For our earlier article, please visit Blog: Wincarnis Wine- Tonic yet not Tannic :

Subhash Arora 



B.Shankaranarayan Says:

No problem bringing in Indian origin goods from DFS. It will be treated by Customs as if it were of foreign origin. When Sula sells to duty free shop, it is considered export coz DFS pays Sula in forex. Ergo Sula gets all export benefits. Traveller has to pay in US$ and not in Indian currency to DFS. There was a time when ITDC wanted to set up DFS within India to sell imported stuff for cash $$, no questions asked so GoI cud mop up US$ floating in the cities. Project did not see light of day. We even had a concept of Deemed Export where goods made in India and sold within India but paid in forex was considered export. Remember Bajaj Chetak used to sell against forex DDs.

Posted @ May 10, 2011 11:59


Subhash Arora Says:


I thought the permit system was over in Mumbai a long time back and exists only in Gujarat! Incidentally 2 bottles of wine noramally make 1.5 liters and 2 liters of alcohol is allowed by law to be imported anyway. So 3 bottles of wine are generally allowed without any fuss unless the customs officer got up from the wrong side of the bed that morning ( in Delhi, we find them very polite and understanding). My question is if you buy Sula or Four Seasons, these are Indian wines (no doubt without taxes) but the import dutiy is applicable only to foreign goods!. Obviously, i am looking for a lacuna that will help the overseas travellers to bring in 5 liters of Indian wine, which I believe is the inter-state law for wines carried by air.. Subhash Arora

Posted @ May 09, 2011 17:52


B.Shankaranarayan Says:

No customs officer can object to your bringing in Indian origin products bought at a duty free store in Indian airports as long as it is within the allowance. As per the Bombay Prohibition Act, everyone in Maharashtra needs a permit to consume alcohol. In 2009 the then state excise principal secretary Ramanath Jha said "Anyone coming from abroad can carry two bottles of wine.
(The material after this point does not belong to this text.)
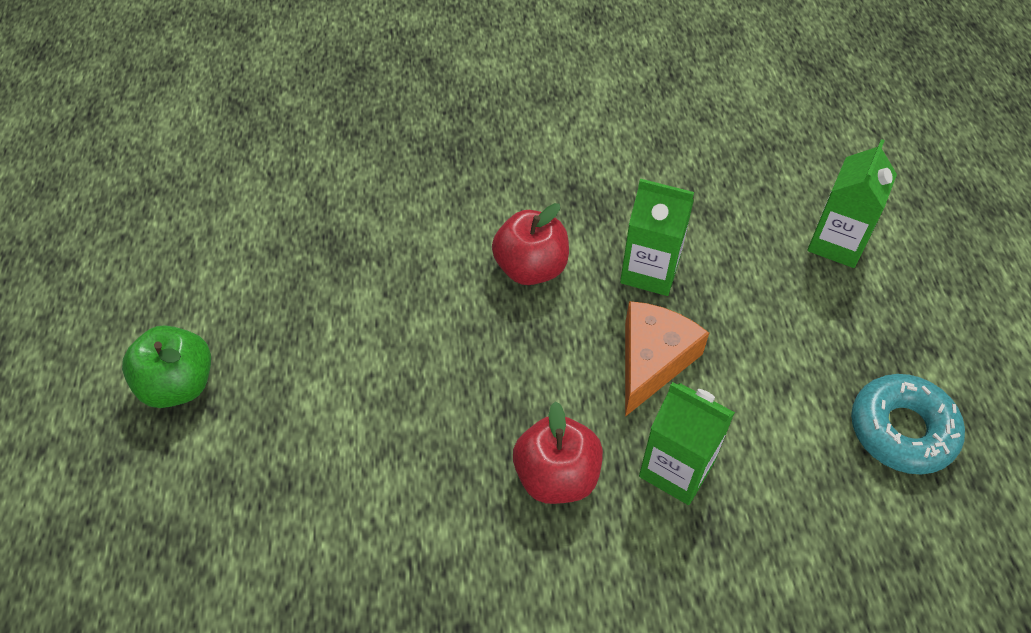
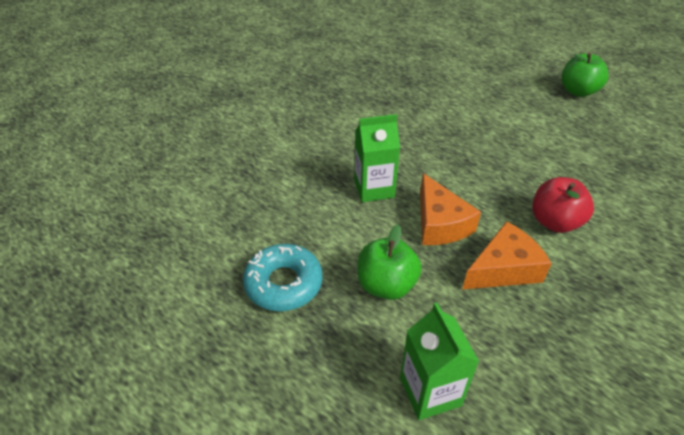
camera: 135 degrees right, 10 degrees down
(556, 476) = (416, 154): red apple -> none
(650, 271) = (504, 269): green carton -> orange cheese
(787, 345) = (386, 285): none -> green apple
But the moment he steps out of the Mumbai or any other airport in the state, he can be prosecuted for not having a permit. As the policy adopted by the state contradicts the national policy, we proposed to scrap the system.'' See TOI, Mumbai Feb.7, 2009. Jha, as happens to all practical thinking bureaucrats in this country, was transferred, the new secy. feigned total ignorance of the subject and the politicians and excise officials buried it. Another sensible idea scotched (!!).